“Our neural network approaches calibration by learning from the large datasets we have from past readings, while simultaneously considering the physics-based information from the NWM,” Song said. “This allows us to process large datasets very efficiently, without losing the level of detail a physics-based model provides, and at a higher level of consistency and reliability.”
Shen said this approach to calibration is not just efficient, but highly consistent, regardless of the region being simulated.
“The old approach is not only highly inefficient, but quite inconsistent,” Shen said. “With our new approach, we can create simulations using the same process, regardless of the region we are trying to simulate. As we process more data and create more predictions, our neural network will continue to improve. With a trained neural network, we can generate parameters for the entire U.S. within minutes.”
According to Shen, their model is a candidate for use in the next generation framework of NWM that NOAA is developing to improve the standards of flood forecasting around the country. While not yet selected, Shen said their model is “highly competitive” as it is already coupled to this operational framework. However, it may still take time for model users to get comfortable with the AI component of the model, according to Shen, who explained that careful independent evaluations are required to demonstrate the model accuracy can be trusted even in untrained scenarios. The team is working to close the final gap — improving the model’s prediction capability from daily to hourly — to make it more useful for operational applications, like hourly flood watches and warnings. Shen credited the research-to-operation work to civil engineering doctoral candidate Leo Lonzarich, noting that developing a framework other researchers can expand will be key to solving problems and evolving the model as a community.
“Once the model is trained, we can generate predictions at unprecedented speed,” Shen explained. “In the past, generating 40 years of high-resolution data through the NWM could take weeks, and required many different super computers working together. Now, we can do it on one system, within hours, so this research could develop extremely rapidly and massively save costs.”
Although these models are primarily used for flood prediction, simulations provide hydrologists with information that can be used to predict other major events, such as droughts. Such predictions could be used to inform water resource management, which Shen said could have implications for agriculture and sustainability research.

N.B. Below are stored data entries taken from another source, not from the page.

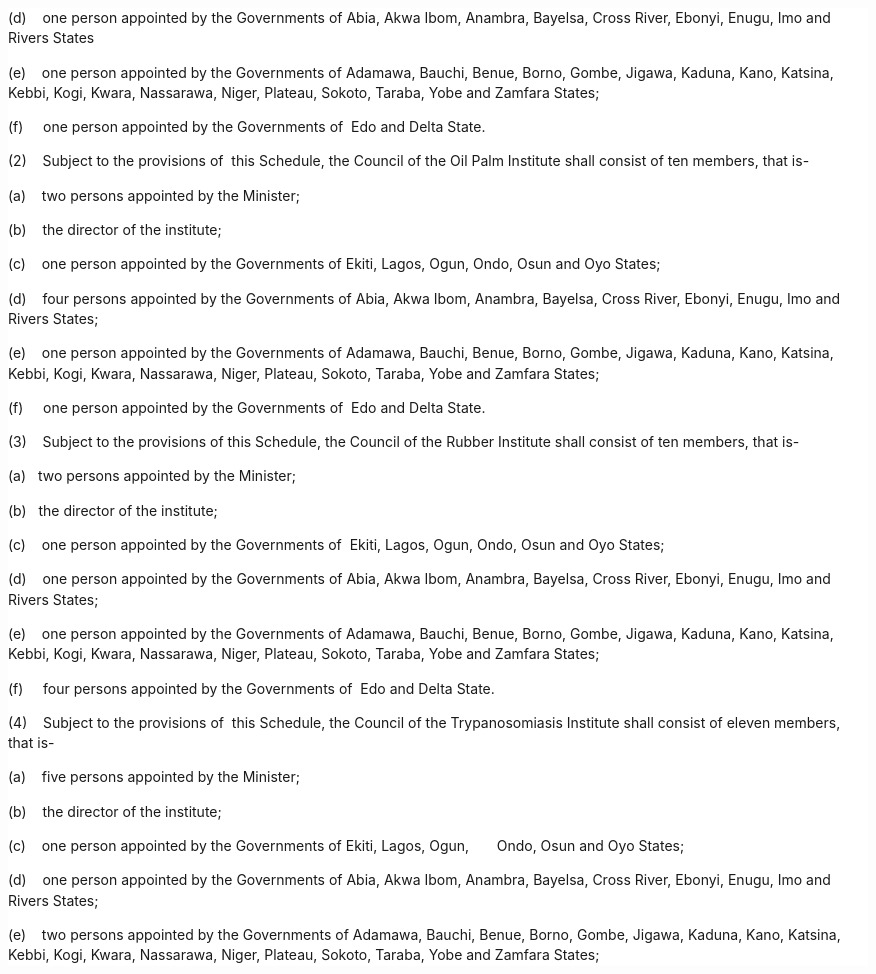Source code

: (d)    one person appointed by the Governments of Abia, Akwa Ibom, Anambra, Bayelsa, Cross River, Ebonyi, Enugu, Imo and Rivers States

(e)    one person appointed by the Governments of Adamawa, Bauchi, Benue, Borno, Gombe, Jigawa, Kaduna, Kano, Katsina, Kebbi, Kogi, Kwara, Nassarawa, Niger, Plateau, Sokoto, Taraba, Yobe and Zamfara States;

(f)     one person appointed by the Governments of  Edo and Delta State.

(2)    Subject to the provisions of  this Schedule, the Council of the Oil Palm Institute shall consist of ten members, that is-

(a)    two persons appointed by the Minister;

(b)    the director of the institute;

(c)    one person appointed by the Governments of Ekiti, Lagos, Ogun, Ondo, Osun and Oyo States;

(d)    four persons appointed by the Governments of Abia, Akwa Ibom, Anambra, Bayelsa, Cross River, Ebonyi, Enugu, Imo and Rivers States;

(e)    one person appointed by the Governments of Adamawa, Bauchi, Benue, Borno, Gombe, Jigawa, Kaduna, Kano, Katsina, Kebbi, Kogi, Kwara, Nassarawa, Niger, Plateau, Sokoto, Taraba, Yobe and Zamfara States;

(f)     one person appointed by the Governments of  Edo and Delta State.

(3)    Subject to the provisions of this Schedule, the Council of the Rubber Institute shall consist of ten members, that is-

(a)   two persons appointed by the Minister;

(b)   the director of the institute;

(c)    one person appointed by the Governments of  Ekiti, Lagos, Ogun, Ondo, Osun and Oyo States;

(d)    one person appointed by the Governments of Abia, Akwa Ibom, Anambra, Bayelsa, Cross River, Ebonyi, Enugu, Imo and Rivers States;

(e)    one person appointed by the Governments of Adamawa, Bauchi, Benue, Borno, Gombe, Jigawa, Kaduna, Kano, Katsina, Kebbi, Kogi, Kwara, Nassarawa, Niger, Plateau, Sokoto, Taraba, Yobe and Zamfara States;

(f)     four persons appointed by the Governments of  Edo and Delta State.

(4)    Subject to the provisions of  this Schedule, the Council of the Trypanosomiasis Institute shall consist of eleven members, that is-

(a)    five persons appointed by the Minister;

(b)    the director of the institute;

(c)    one person appointed by the Governments of Ekiti, Lagos, Ogun,       Ondo, Osun and Oyo States;

(d)    one person appointed by the Governments of Abia, Akwa Ibom, Anambra, Bayelsa, Cross River, Ebonyi, Enugu, Imo and Rivers States;

(e)    two persons appointed by the Governments of Adamawa, Bauchi, Benue, Borno, Gombe, Jigawa, Kaduna, Kano, Katsina, Kebbi, Kogi, Kwara, Nassarawa, Niger, Plateau, Sokoto, Taraba, Yobe and Zamfara States;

“Because our model is physically interpretable, it can describe river basin features like soil moisture, the baseflow rate of rivers, and groundwater recharge, which is very useful for agriculture and much harder for purely data-driven machine learning to produce,” Shen explained. “We can better understand natural systems that play critical roles in supporting ecosystems and the organisms within them all over the country.”
Alongside Shen and Song, the paper’s co-authors from Penn State include Tadd Bindas, who recently earned a doctorate in civil and environmental engineering; Kathryn Lawson, a research associate of deep learning in hydrology; and Penn State civil and environmental engineering doctoral candidates Haoyu Ji, Leo Lonzarich, Jiangtao Liu, Farshid Rahmani and Kamlesh Arun Sawadekar.
Additional co-authors include Wouter J.M. Knoben Cyril Thébault and Martyn P. Clark, University of Calgary; Katie van Werkhoven, Sam Lamont and Matthew Denno, Research Triangle Institute; Ming Pan and Yuan Yang, Scripps Institution of Oceanography, University of California, San Diego; Jeremy Rapp, Michigan State University; Mukesh Kumar, Richard Adkins, James Halgren, Trupesh Patel and Arpita Patel, University of Alabama. The Penn State team thanked the computing support offered by University of Alabama.
The Cooperative Institute for Research to Operations in Hydrology’s National Oceanic and Atmospheric Administration’s Cooperative Agreement, as well as the U.S. Department of Energy, National Energy Research Scientific Computing Center and the California Department of Water Resources Atmospheric River Program supported this research.